Я н и. Он же очень старый.

Г и з и к е. А сколько ему?

Я н и. Не знаю, Гизике. Он говорит, сто лет.

Г и з и к е. Сто лет!

С ё р м (над которым издеваются, в ярости топает ногами). Чего прицепились, оборванцы! Я спас на «Новаре»{98} жизнь его высокопревосходительства Миклоша Хорти! В шторм, под огнем, в большом сражении!

М у ж ч и н а (хохочет). Сразу видно по тебе!

С ё р м. Видно? А почему? Потому что неблагодарный человек регент! Вероломный негодяй! Крыса!


Толпа умолкает.


Да не охраняй я его в том сражении, не разъезжал бы он теперь в экипаже, не набивал бы брюхо в роскошном дворце!
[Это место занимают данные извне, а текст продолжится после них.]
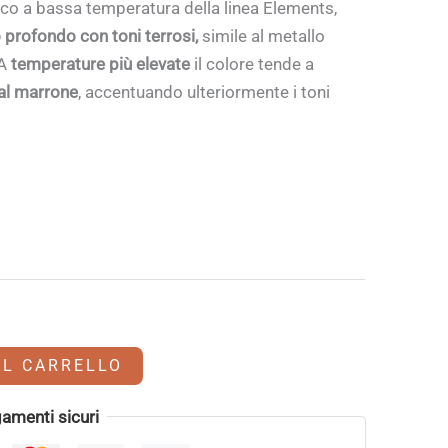
co a bassa temperatura della linea Elements,
 profondo con toni terrosi,
simile al metallo
 A
temperature più elevate
il colore tende a
 al marrone
, accentuando ulteriormente i toni
AL CARRELLO
amenti sicuri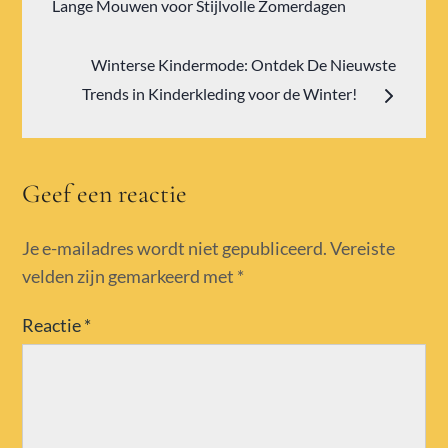
navigatie
Lange Mouwen voor Stijlvolle Zomerdagen
Winterse Kindermode: Ontdek De Nieuwste
Trends in Kinderkleding voor de Winter!
Geef een reactie
Je e-mailadres wordt niet gepubliceerd.
Vereiste
velden zijn gemarkeerd met
*
Reactie
*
Чтоб его черви источили!


Подходит  п о л и ц е й с к и й, сгребает старика за шиворот, выводит из толпы. Ветер усиливается.
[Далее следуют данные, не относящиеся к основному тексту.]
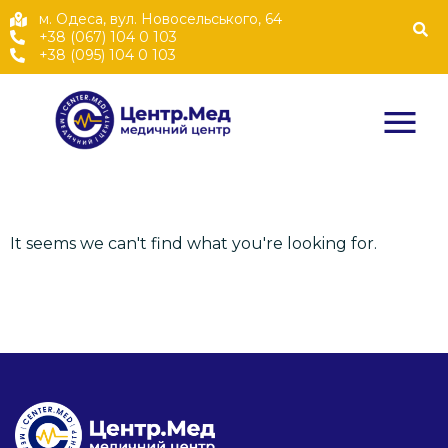
м. Одеса, вул. Новосельського, 64
+38 (067) 104 0 103
+38 (095) 104 0 103
It seems we can't find what you're looking for.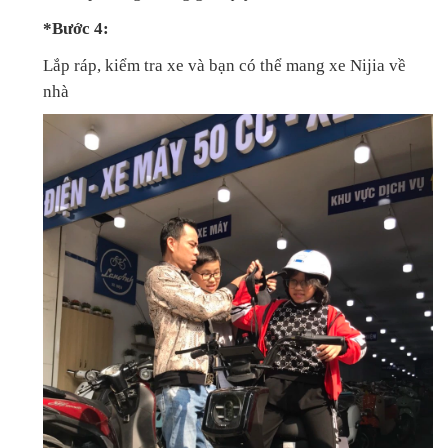
*Bước 4:
Lắp ráp, kiểm tra xe và bạn có thể mang xe Nijia về
nhà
(Идет с полицейским, тихо, с задумчивым видом говорит, пока не скрывается за сценой.) Сколько всего доводится испытать человеку! Я видел такой шторм, что трусы дрожали от страха, вода захлестывала даже рубку на капитанском мостике. А ветер… пропитанный солью ветер, когда дует с моря… Как-то я рассказывал об этом одной девчонке, а она не поверила. До чего же глупая была девчонка… (Уходит.)
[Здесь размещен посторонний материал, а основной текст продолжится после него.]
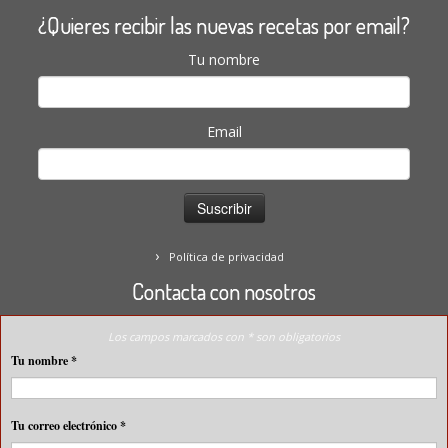
¿Quieres recibir las nuevas recetas por email?
Tu nombre
Email
Política de privacidad
Contacta con nosotros
Los campos marcados con * son obligatorios
Tu nombre
*
Tu correo electrónico
*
Яни хочет пойти за ним, но полицейский преграждает ему дорогу.


Г и з и к е (плача, тихо). Наверное, засадят старика в Рингер{99}, хоть мерзнуть больше не будет.

Я н и (клокочет от ярости). Скоты! Как они смеют его сажать! Грязные скоты, сволочи!


Начинают раздавать еду, очередь приходит в движение. Сцена темнеет.


П и с а т е л ь. Когда стали сносить бараки, на переселение им дали всего две недели. Женщины плакали, мужчины, собираясь кучками, обсуждали свалившуюся на них беду. Полицейские по двое патрулировали среди трущоб. Хабетлеры переехали на улицу Надьфуварош{100}.

Картина двенадцатая

Кабачок «Арфистка» в Йожефвароше{101}. Шум, хохот, клубы табачного дыма. У двух-трех ненакрытых столов сидят  п о с е т и т е л и, болтают, пьют.


Б е л а  Ш а п а д т. Ты даже не знаешь, от кого забрюхатела! Догадаться не можешь!

Ю л и  Ч е л е (сидит у другого столика). Нет, знаю! Только не твое это дело!